Without an influx of more foreign workers or sudden increase in the birth rate in Spain, something that seems very unlikely, experts fear that the growing disparity between working age people and pensioners could put the public pensions system in danger in the medium to long-term.

Like in many countries in the western world, the Spanish population is ageing, with the percentage of the population over 65 years of age predicted to peak in 2050, when almost one in three will be 65 years old or older.

READ ALSO: Spain’s over 65s exceed 20 percent of the population for the first time

By 2035 around one in four (26.0 percent) of Spaniards are expected to be 65 or older. That figure is currently around one fifth of the population.

Furthermore, this is compounded by falling birth rates. Spain’s birth rate hit a record low in 2023, falling to its lowest level since records began, according to INE data.
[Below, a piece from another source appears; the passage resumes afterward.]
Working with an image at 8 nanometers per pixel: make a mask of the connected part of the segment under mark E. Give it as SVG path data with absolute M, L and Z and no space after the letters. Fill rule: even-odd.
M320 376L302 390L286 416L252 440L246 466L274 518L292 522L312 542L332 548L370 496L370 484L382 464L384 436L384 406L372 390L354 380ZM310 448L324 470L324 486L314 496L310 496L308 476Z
Spain’s fertility rate is the second lowest in the European Union, with Eurostat figures showing there were just 1.19 births per woman in Spain in 2021, compared with 1.13 in Malta and 1.25 in Italy.

If nothing changes, the current ratio of 3.8 people of working age for every pensioner is predicted to plummet to just 2.1 by 2053, according to INE projections.
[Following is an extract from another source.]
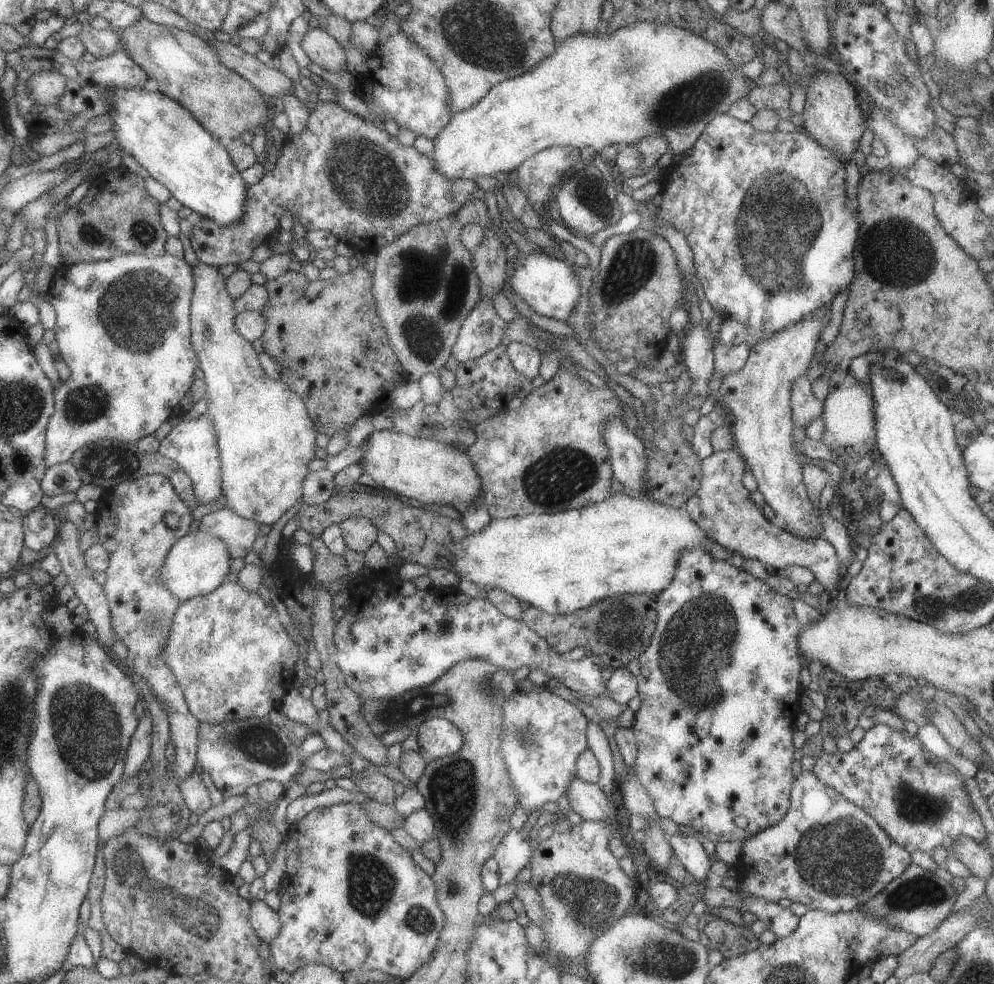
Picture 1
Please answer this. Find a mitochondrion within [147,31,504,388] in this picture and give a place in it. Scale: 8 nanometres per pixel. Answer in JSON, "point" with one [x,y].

Maintaining this ratio seems unlikely moving forward, according to the report’s conclusions, something that would put pressure on pensions without significantly increasing social security contributions among working age people.

READ ALSO: Older and more diverse: What Spain’s population will be like in 50 years

The Bank of Spain report noted that “immigrants have high labour participation rates, generally above those of natives – in 2022, 70 percent and 56.5 percent, respectively.”

In three decades’ time, the INE expects Spain to have 14.8 million pensioners, 18 million Spanish nationals of working age and 12 million foreigners. To maintain the ratio, the Bank of Spain forecasts that the working immigrant population would have to rise by more than 24 million to a total of 37 million overall.

Of course, the arrival of almost 25 million working-age foreigners seems unlikely, if not impossible. To achieve this, around 1 million net migrants would have to enter Spain each year (discounting departures), a figure unprecedented in recent history. To put the figure in context, between 2002 and 2022 net arrivals in Spain reached five million, roughly five times less than what would be necessary to maintain the balance between workers and pensioners.

READ ALSO: ‘Homologación’ – How Spain is ruining the careers of thousands of qualified foreigners

Putting the economics aside, even if such an increase were statistically plausible, such a surge in net migration would be contentious both politically and socially. And it’s not even certain that increased migrant flows would be able to fill the gap in working age people and bolster public pensions: “The capacity of migratory flows to significantly mitigate the process of population ageing is limited,” the Bank of Spain warned in its report. 

What these projections suggest is that Spain’s public pension system will, in coming decades, likely have to be sustained by the contribution of fewer workers overall. This likely means higher social security payments. “Migratory flows have been very dynamic in recent years, but it does not seem likely that they can avoid the process of population ageing… nor completely resolve the imbalances that could arise in the Spanish labour market in the future,” the report stated.

The problem of ageing will also be transferred to the labour market and the types of jobs filled in the future. Increased migratory flows will soften the effect, but the labour characteristics of migrants coming to Spain may not match the job market in the coming decades. The jobs of the future, increasingly digital, will likely require qualifications that many of the migrants expected to arrive in the coming years do not have.

Consequently, the Bank of Spain suggests that “without significant changes in the nature of migratory flows, it does not seem likely that… [they] can completely resolve the mismatches between labour supply and demand that could occur in the coming years in the Spanish labour market.”